» **Exercise**: Go through the data below and copy each line where the word "rect" occurs.

Collected data
┄┄┄┄┄┄┄┄┄┄┄┄┄┄┄┄┄┄┄┄

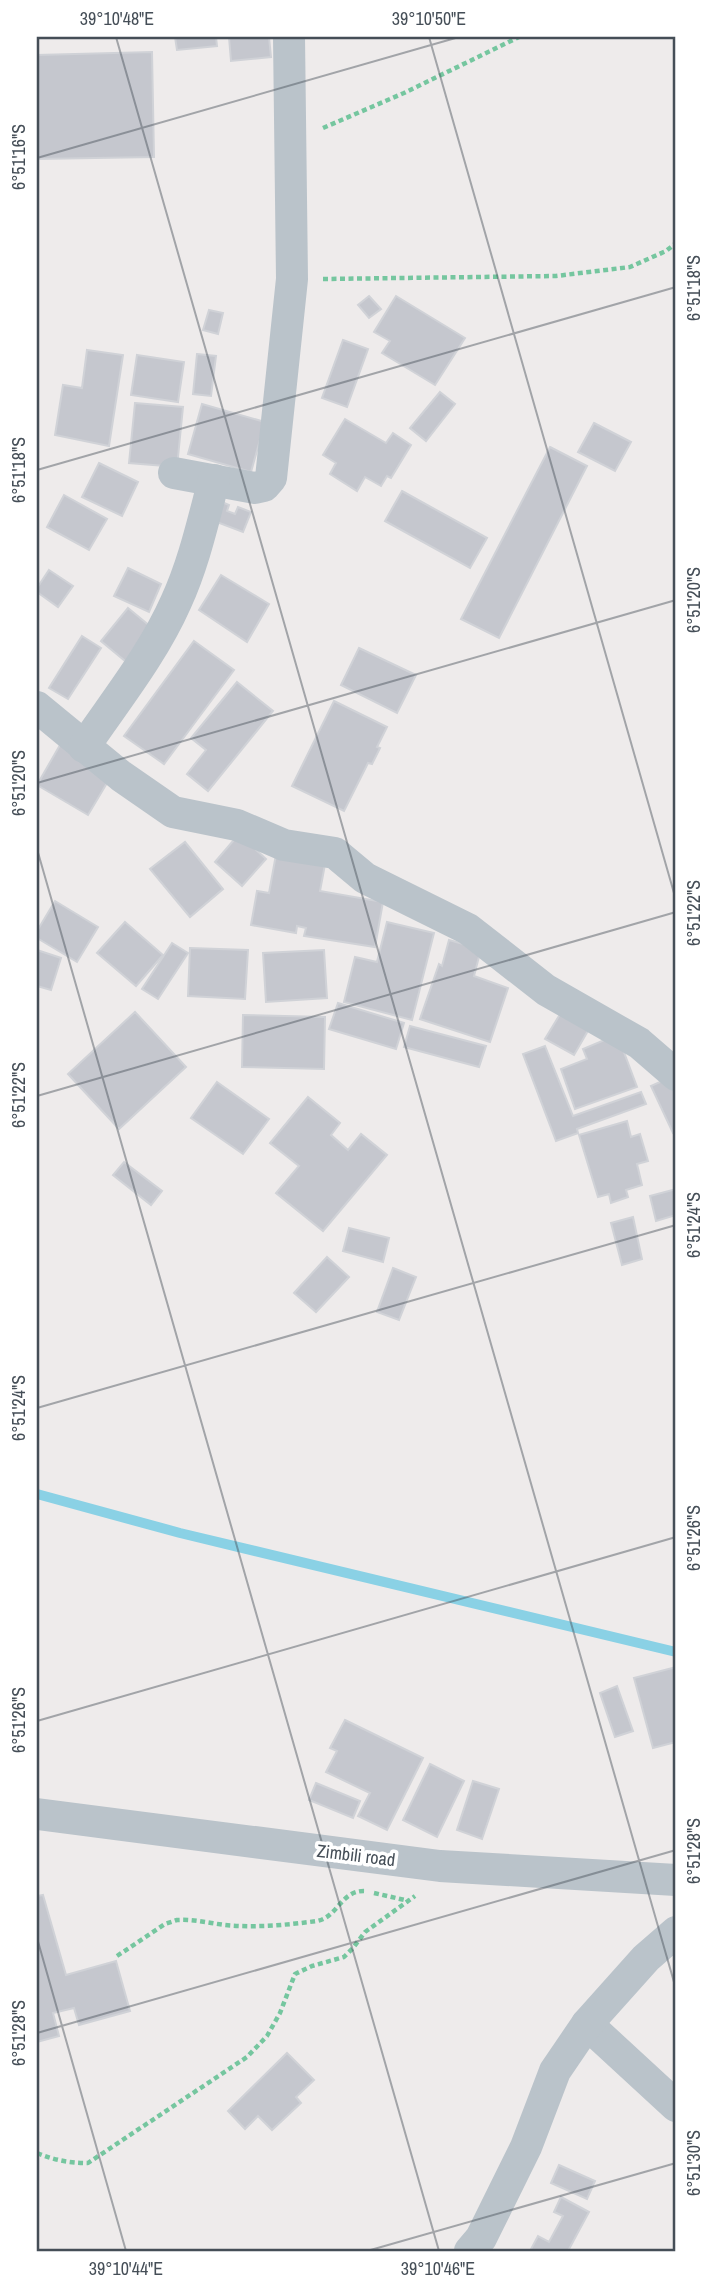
<svg xmlns="http://www.w3.org/2000/svg" width="713" height="2288" viewBox="0 0 713 2288" font-family="'Archivo Narrow',sans-serif">
<rect width="100%" height="100%" fill="#eeebeb"/>
<g fill="none" stroke-linecap="round" stroke-linejoin="round">
<polyline stroke="#8ad1e5" stroke-width="10" points="37,1494 180,1533 676,1652"/>
</g>
<g fill="#c5c7ce" stroke="#d0d2d7" stroke-width="2">
<polygon points="175,37 216,37 217,46 177,50"/>
<polygon points="229,37 269,37 271,57 231,61"/>
<polygon points="152,52 154,157 37,159 37,55"/>
<polygon points="369,296 381,309 369,318 358,305"/>
<polygon points="396,296 465,338 435,385 382,353 390,341 374,332"/>
<polygon points="209,310 223,313 218,334 203,330"/>
<polygon points="343,340 368,349 347,407 322,398"/>
<polygon points="87,350 123,355 109,446 55,435 63,385 82,388"/>
<polygon points="197,354 216,356 211,396 193,394"/>
<polygon points="137,355 184,362 178,402 131,395"/>
<polygon points="440,392 455,404 426,441 410,428"/>
<polygon points="135,403 183,407 177,467 129,463"/>
<polygon points="202,404 265,422 251,472 188,454"/>
<polygon points="345,419 386,443 393,433 411,445 391,478 387,476 381,486 365,477 357,491 330,474 336,463 323,455"/>
<polygon points="594,423 631,442 615,471 578,452"/>
<polygon points="550,447 587,466 499,638 461,619"/>
<polygon points="99,463 138,482 122,516 82,497"/>
<polygon points="402,491 487,538 470,568 385,521"/>
<polygon points="64,495 107,519 89,550 47,527"/>
<polygon points="222,502 229,505 227,511 235,514 238,507 251,512 243,532 214,521"/>
<polygon points="128,568 161,584 149,612 114,596"/>
<polygon points="49,570 73,586 58,607 37,592 37,588"/>
<polygon points="221,575 269,604 247,642 199,610"/>
<polygon points="128,608 157,632 130,665 101,641"/>
<polygon points="82,636 101,648 68,699 49,688"/>
<polygon points="194,641 234,670 164,764 124,736"/>
<polygon points="359,648 416,675 397,713 341,685"/>
<polygon points="237,682 273,711 208,791 187,774 206,750 191,738"/>
<polygon points="334,701 387,727 377,747 380,748 372,764 368,763 344,811 292,786"/>
<polygon points="64,738 110,778 88,815 37,785"/>
<polygon points="239,834 266,859 242,886 215,862"/>
<polygon points="185,842 223,889 190,917 150,869"/>
<polygon points="277,849 326,859 320,891 383,902 375,947 304,936 306,928 297,926 296,933 251,925 257,891 269,893"/>
<polygon points="55,901 98,927 77,962 37,938 37,931"/>
<polygon points="125,922 163,955 136,986 97,953"/>
<polygon points="387,922 434,933 412,1020 344,1002 355,957 377,962"/>
<polygon points="449,940 481,949 474,976 508,988 490,1042 420,1019 439,964 442,966"/>
<polygon points="172,943 188,953 158,999 142,989"/>
<polygon points="190,948 248,950 245,999 188,996"/>
<polygon points="37,950 61,958 51,990 37,986"/>
<polygon points="324,950 327,998 266,1002 263,953"/>
<polygon points="338,1003 404,1023 396,1049 329,1029"/>
<polygon points="565,1006 593,1022 574,1055 545,1039"/>
<polygon points="135,1012 186,1067 119,1129 68,1074"/>
<polygon points="243,1015 325,1017 324,1069 242,1067"/>
<polygon points="410,1026 486,1046 479,1067 404,1047"/>
<polygon points="614,1036 622,1047 637,1087 575,1109 561,1069 587,1059 583,1049"/>
<polygon points="545,1046 573,1116 641,1092 646,1104 577,1129 578,1133 556,1141 523,1054"/>
<polygon points="671,1077 676,1089 676,1132 673,1133 651,1086"/>
<polygon points="217,1082 269,1119 243,1154 191,1118"/>
<polygon points="308,1097 340,1123 331,1135 348,1150 361,1134 387,1155 323,1231 276,1193 299,1166 270,1143"/>
<polygon points="627,1121 631,1137 640,1134 648,1161 637,1164 642,1185 626,1190 628,1197 611,1203 609,1194 598,1197 579,1135"/>
<polygon points="124,1162 162,1191 151,1205 113,1175"/>
<polygon points="676,1189 676,1215 656,1221 650,1196"/>
<polygon points="633,1217 642,1259 622,1265 611,1223"/>
<polygon points="349,1228 389,1238 383,1262 343,1251"/>
<polygon points="327,1257 349,1277 316,1312 294,1293"/>
<polygon points="393,1268 416,1277 399,1320 377,1312"/>
<polygon points="676,1667 676,1742 653,1748 634,1678"/>
<polygon points="617,1686 633,1731 615,1737 600,1693"/>
<polygon points="345,1720 423,1758 387,1830 358,1816 370,1793 326,1772 337,1751 330,1748"/>
<polygon points="430,1764 464,1781 437,1837 403,1820"/>
<polygon points="473,1781 499,1789 482,1839 457,1830"/>
<polygon points="316,1783 360,1801 353,1818 309,1800"/>
<polygon points="43,1895 66,1975 116,1961 130,2011 79,2025 74,2008 53,2013 59,2036 37,2042 37,1896"/>
<polygon points="287,2053 314,2080 296,2097 301,2103 272,2130 258,2116 245,2129 228,2111"/>
<polygon points="559,2165 595,2181 587,2199 551,2183"/>
<polygon points="561,2197 589,2212 568,2251 530,2251 538,2236 549,2242 563,2216 554,2212"/>
</g>
<g fill="none" stroke-linecap="round" stroke-linejoin="round">
<g stroke="#75c69f" stroke-width="4.5" stroke-dasharray="5 3.5" stroke-linecap="butt">
<polyline points="323,128 404,93 519,37"/>
<polyline points="323,279 556,276 630,267 666,251 676,243"/>
<polyline points="374,1893 409,1901"/>
<path d="M117,1956l48,-32 12,-4c16,-1 32,3 48,5 30,3 62,0 92,-4 21,-4 24,-31 48,-30"/>
<path d="M37,2153c17,7 32,10 51,10l159,-106 20,-21 13,-23 15,-39 17,-8 32,-9 9,-9 12,-16 50,-36"/>
</g>
<g stroke="#bac3ca" stroke-width="32">
<polyline points="174,473 255,488 264,486 271,478 292,279 289,37"/>
<polyline points="37,707 121,776 173,812 237,825 284,845 335,853 365,878 468,929 546,990 639,1043 676,1075"/>
<path d="M84,747c32,-47 69,-93 92,-145 18,-39 27,-81 38,-122"/>
<polyline points="37,1814 440,1866 676,1880"/>
<polyline points="587,2024 676,2106"/>
<polyline points="470,2251 481,2238 526,2147 555,2071 587,2024 646,1958 676,1932"/>
</g>
</g>
<path fill="none" stroke="#454e57" stroke-width="2" stroke-opacity="0.45" d="M116,37l560,1952M429,37l247,863M37,158l422,-121M37,470l639,-183M37,783l639,-183M37,849l402,1402M37,1096l639,-184M37,1408l639,-183M37,1721l639,-184M37,1938l89,313M37,2033l639,-183M367,2251l309,-88"/>
<g text-anchor="middle" dominant-baseline="central" stroke-width="7" stroke-linejoin="round" paint-order="stroke">
<g font-size="18" fill="#454e57" stroke="#fff">
<text transform="translate(356 1855) rotate(7)">Zimbili road</text>
</g>
</g>
<rect width="713" height="2288" fill="none" stroke="#ffffff" stroke-width="77"/>
<rect x="38" y="38" width="636" height="2212" fill="none" stroke="#454e57" stroke-width="2.5"/>
<g font-size="18" text-anchor="middle" fill="#454e57">
<text x="117" y="25">39°10'48"E</text>
<text x="429" y="25">39°10'50"E</text>
<text transform="translate(19 157) rotate(-90)" y="6">6°51'16"S</text>
<text transform="translate(694 288) rotate(-90)" y="6">6°51'18"S</text>
<text transform="translate(19 470) rotate(-90)" y="6">6°51'18"S</text>
<text transform="translate(694 600) rotate(-90)" y="6">6°51'20"S</text>
<text transform="translate(19 783) rotate(-90)" y="6">6°51'20"S</text>
<text transform="translate(694 913) rotate(-90)" y="6">6°51'22"S</text>
<text transform="translate(19 1095) rotate(-90)" y="6">6°51'22"S</text>
<text transform="translate(694 1225) rotate(-90)" y="6">6°51'24"S</text>
<text transform="translate(19 1408) rotate(-90)" y="6">6°51'24"S</text>
<text transform="translate(694 1538) rotate(-90)" y="6">6°51'26"S</text>
<text transform="translate(19 1720) rotate(-90)" y="6">6°51'26"S</text>
<text transform="translate(694 1851) rotate(-90)" y="6">6°51'28"S</text>
<text transform="translate(19 2033) rotate(-90)" y="6">6°51'28"S</text>
<text transform="translate(694 2163) rotate(-90)" y="6">6°51'30"S</text>
<text x="126" y="2275">39°10'44"E</text>
<text x="438" y="2275">39°10'46"E</text>
</g>
</svg>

┄┄┄┄┄┄┄┄┄┄┄┄┄┄┄┄┄┄┄┄

» **The answer**:
<rect width="100%" height="100%" fill="#eeebeb"/>
<rect width="713" height="2288" fill="none" stroke="#ffffff" stroke-width="77"/>
<rect x="38" y="38" width="636" height="2212" fill="none" stroke="#454e57" stroke-width="2.5"/>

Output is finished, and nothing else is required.